■ EXTRACTED DATA ■
<<<<
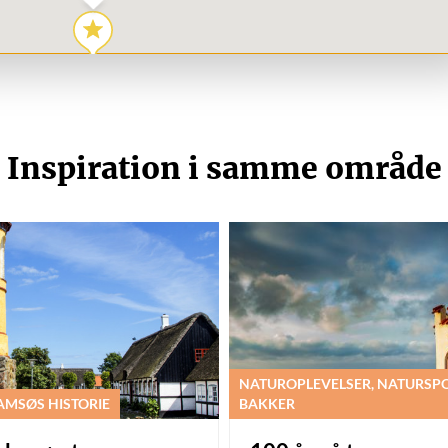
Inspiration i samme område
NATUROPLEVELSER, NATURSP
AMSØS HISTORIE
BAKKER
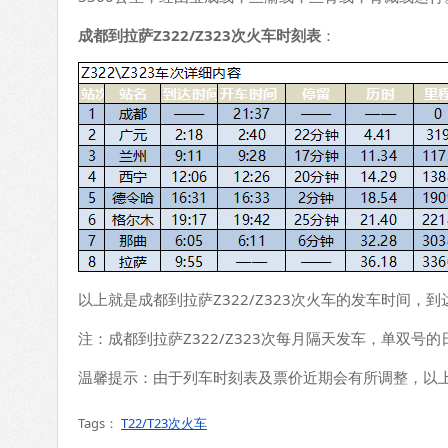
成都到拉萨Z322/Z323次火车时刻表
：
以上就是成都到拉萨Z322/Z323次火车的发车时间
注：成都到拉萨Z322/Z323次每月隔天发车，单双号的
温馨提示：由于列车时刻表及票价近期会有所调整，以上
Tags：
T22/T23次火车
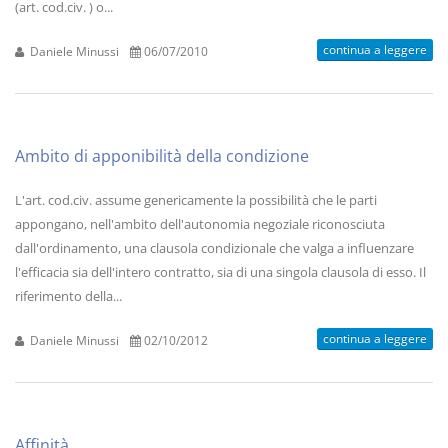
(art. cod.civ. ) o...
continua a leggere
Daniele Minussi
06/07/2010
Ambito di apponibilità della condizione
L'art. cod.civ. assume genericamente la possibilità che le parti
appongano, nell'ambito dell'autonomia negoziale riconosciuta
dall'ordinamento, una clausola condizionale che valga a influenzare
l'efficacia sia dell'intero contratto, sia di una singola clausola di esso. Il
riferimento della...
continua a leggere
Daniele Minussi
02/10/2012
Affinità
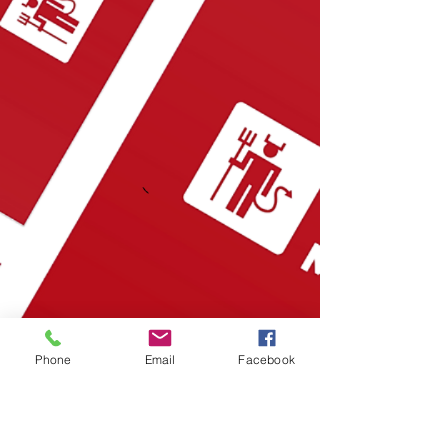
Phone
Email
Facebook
>>>>
<<<<
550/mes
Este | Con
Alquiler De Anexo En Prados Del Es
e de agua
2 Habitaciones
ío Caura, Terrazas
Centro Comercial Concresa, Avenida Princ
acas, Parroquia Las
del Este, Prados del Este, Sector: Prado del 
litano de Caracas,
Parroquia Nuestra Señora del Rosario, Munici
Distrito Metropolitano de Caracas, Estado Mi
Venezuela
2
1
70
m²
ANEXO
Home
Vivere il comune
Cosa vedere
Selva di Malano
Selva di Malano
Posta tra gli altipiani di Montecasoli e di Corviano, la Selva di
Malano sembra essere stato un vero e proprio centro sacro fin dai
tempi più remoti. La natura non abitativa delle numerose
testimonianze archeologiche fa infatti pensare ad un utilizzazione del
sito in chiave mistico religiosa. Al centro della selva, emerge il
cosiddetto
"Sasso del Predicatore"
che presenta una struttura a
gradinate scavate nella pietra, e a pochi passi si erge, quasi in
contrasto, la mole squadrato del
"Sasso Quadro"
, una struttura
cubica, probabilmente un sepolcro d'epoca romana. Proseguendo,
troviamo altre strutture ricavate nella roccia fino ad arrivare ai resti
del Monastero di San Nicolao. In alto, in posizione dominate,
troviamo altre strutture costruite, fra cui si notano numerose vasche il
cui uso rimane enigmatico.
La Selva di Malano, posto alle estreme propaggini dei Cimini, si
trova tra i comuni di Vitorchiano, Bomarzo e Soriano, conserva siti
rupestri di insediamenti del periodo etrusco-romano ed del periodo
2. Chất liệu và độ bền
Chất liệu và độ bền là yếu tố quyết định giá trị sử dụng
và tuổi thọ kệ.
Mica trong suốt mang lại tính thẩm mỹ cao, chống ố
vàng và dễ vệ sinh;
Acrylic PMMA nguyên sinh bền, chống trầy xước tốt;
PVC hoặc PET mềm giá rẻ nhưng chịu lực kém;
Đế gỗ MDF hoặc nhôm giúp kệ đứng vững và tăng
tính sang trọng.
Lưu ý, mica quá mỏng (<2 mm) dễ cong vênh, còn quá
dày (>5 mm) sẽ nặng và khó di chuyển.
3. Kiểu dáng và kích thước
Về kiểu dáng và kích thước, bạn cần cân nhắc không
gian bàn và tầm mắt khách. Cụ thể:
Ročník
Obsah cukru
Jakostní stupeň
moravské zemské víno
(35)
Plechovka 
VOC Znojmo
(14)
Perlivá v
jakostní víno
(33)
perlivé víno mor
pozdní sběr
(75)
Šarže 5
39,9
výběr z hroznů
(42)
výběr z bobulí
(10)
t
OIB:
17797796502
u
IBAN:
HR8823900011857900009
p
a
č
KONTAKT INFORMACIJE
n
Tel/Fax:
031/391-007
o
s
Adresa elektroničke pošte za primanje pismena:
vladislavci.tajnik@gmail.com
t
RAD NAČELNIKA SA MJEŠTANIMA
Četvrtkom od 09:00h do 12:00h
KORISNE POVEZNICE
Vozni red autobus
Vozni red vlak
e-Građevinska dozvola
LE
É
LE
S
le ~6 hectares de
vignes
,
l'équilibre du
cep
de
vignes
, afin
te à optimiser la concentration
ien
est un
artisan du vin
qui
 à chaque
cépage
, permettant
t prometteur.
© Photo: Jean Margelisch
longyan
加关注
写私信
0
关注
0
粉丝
>>>>
■ REQUIREMENT ■
The lines above starting at the one that contains "dày (>5 mm) sẽ nặng và khó di chuyển." and ending at the one that contains "Adresa elektroničke pošte" must be transcribed exactly, and no other lines may appear.

■ EXERCISE OUTPUT ■
dày (>5 mm) sẽ nặng và khó di chuyển.
3. Kiểu dáng và kích thước
Về kiểu dáng và kích thước, bạn cần cân nhắc không
gian bàn và tầm mắt khách. Cụ thể:
Ročník
Obsah cukru
Jakostní stupeň
moravské zemské víno
(35)
Plechovka 
VOC Znojmo
(14)
Perlivá v
jakostní víno
(33)
perlivé víno mor
pozdní sběr
(75)
Šarže 5
39,9
výběr z hroznů
(42)
výběr z bobulí
(10)
t
OIB:
17797796502
u
IBAN:
HR8823900011857900009
p
a
č
KONTAKT INFORMACIJE
n
Tel/Fax:
031/391-007
o
s
Adresa elektroničke pošte za primanje pismena:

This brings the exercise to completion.